§ **Text section**

2. Stand in a boat and take a step forward on to a wharf step. The boat tends
to move backwards in the opposite direction to the step.
4.166 Action and reaction,
with balloons
1. Inflate a rubber balloon and then release it. The balloon moves forward
with a spluttering sound in the opposite direction to the compressed air leaving
the balloon. The propulsive force produced by a jet is called the thrust.
Put the balloon in a box so that the opening of the balloon is fixed with
a tube through a hole in the back of the box. Put a cardboard tube in the
nozzle of the balloon. Inflate the balloon and release it. The boat moves
forward like a jet boat.
2. Attach a drinking straw to the side of a long balloon. Pass a thin wire
through the drinking straw and attach it to the opposite sides of the room.
Put a cardboard cylinder in the nozzle of the balloon. Inflating the balloon
and then release it. The balloon travels along the wire.
4.167 Thrust from a hose, rifle
1. Use a bow and arrow or catapult. The force exerted by one arm to pull
back equals the force used to hold steady the bow or the fork of the catapult.
2. Fire a rifle. As the bullet leaves the rifle, you feel the recoil force
on your shoulder. When large guns are fired, they tend to move backwards.
4.168 Action and reaction,
pulling forces
Use two spring balances. Make a loop in each end of a short piece of strong
string. Attach a spring balance to each end and to pull in opposite directions.
Note the readings on both balances and compare them.
4.169 Electric fan on a sailing
boat
Put a battery operated fan on a model sailing boat. When it blows against
the sail the boat does not move forward because there is an equal and opposite
force on the fan. Put the fan on the shore where the wind from the fan can
reach the sailing boat. The wind from the fan blows the sailing boat forward.
4.170 Three orders of lever,
machines, mechanical advantage, velocity ratio
1. Machines allow a force to be applied, the effort, E, to overcome other
forces, load, L.

§ **Listed entries**
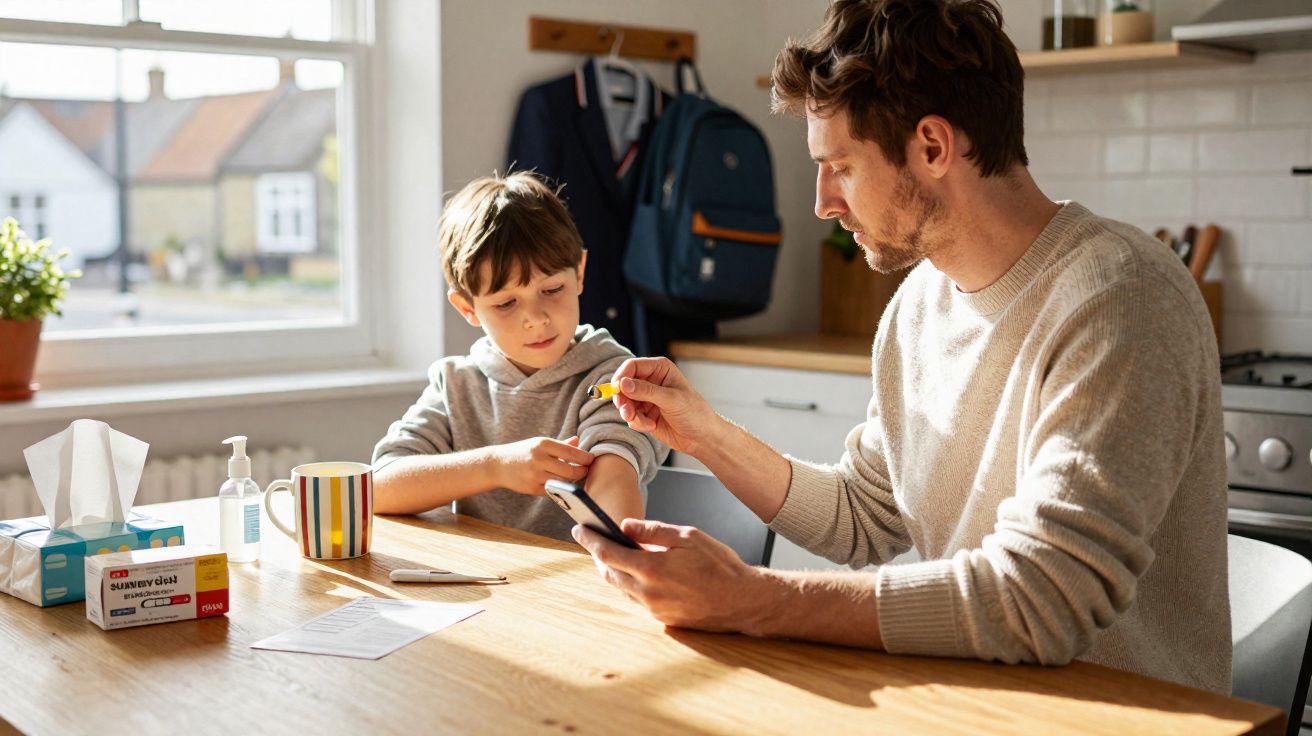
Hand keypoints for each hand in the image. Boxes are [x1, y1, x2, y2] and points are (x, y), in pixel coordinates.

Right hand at [492, 436, 592, 495]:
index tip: (591, 459)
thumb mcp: (539, 443)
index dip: (584, 457)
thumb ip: (560, 444)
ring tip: (574, 476)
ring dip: (572, 480)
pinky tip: (562, 483)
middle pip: (569, 470)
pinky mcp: (532, 488)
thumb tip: (578, 441)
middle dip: (581, 471)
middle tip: (586, 470)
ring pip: (563, 482)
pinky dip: (560, 487)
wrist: (498, 465)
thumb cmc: (523, 452)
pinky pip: (553, 490)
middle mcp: (539, 459)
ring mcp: (535, 475)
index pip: (570, 452)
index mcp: (542, 444)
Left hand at [572, 518, 766, 633]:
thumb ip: (653, 531)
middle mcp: (647, 594)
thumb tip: (625, 527)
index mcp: (651, 569)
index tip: (579, 529)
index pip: (608, 553)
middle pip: (609, 574)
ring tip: (613, 553)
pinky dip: (632, 583)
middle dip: (598, 556)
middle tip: (592, 540)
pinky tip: (638, 572)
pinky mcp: (663, 619)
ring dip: (615, 571)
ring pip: (623, 588)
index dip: (590, 540)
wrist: (743, 601)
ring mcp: (654, 610)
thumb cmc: (720, 566)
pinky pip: (638, 599)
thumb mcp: (688, 536)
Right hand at [611, 357, 720, 455]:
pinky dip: (636, 422)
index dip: (621, 377)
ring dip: (630, 413)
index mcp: (660, 369)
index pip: (632, 366)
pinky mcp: (644, 413)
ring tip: (643, 422)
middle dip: (623, 399)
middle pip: (623, 384)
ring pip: (625, 402)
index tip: (617, 391)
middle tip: (627, 412)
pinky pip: (630, 415)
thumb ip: (646, 391)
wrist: (702, 437)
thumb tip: (623, 383)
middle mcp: (651, 381)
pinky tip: (651, 426)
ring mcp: (646, 397)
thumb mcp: (671, 400)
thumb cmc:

§ **Prompt**
Edit the passage of the force experiments text starting with "4.169 Electric fan" and going on through "forces, load, L.", and replace "fan" with "propeller" throughout it.

§ **Answer to the problem**
4.169 Electric propeller on a sailing
boat
Put a battery operated propeller on a model sailing boat. When it blows against
the sail the boat does not move forward because there is an equal and opposite
force on the propeller. Put the propeller on the shore where the wind from the propeller can
reach the sailing boat. The wind from the propeller blows the sailing boat forward.
4.170 Three orders of lever,
machines, mechanical advantage, velocity ratio
1. Machines allow a force to be applied, the effort, E, to overcome other
forces, load, L.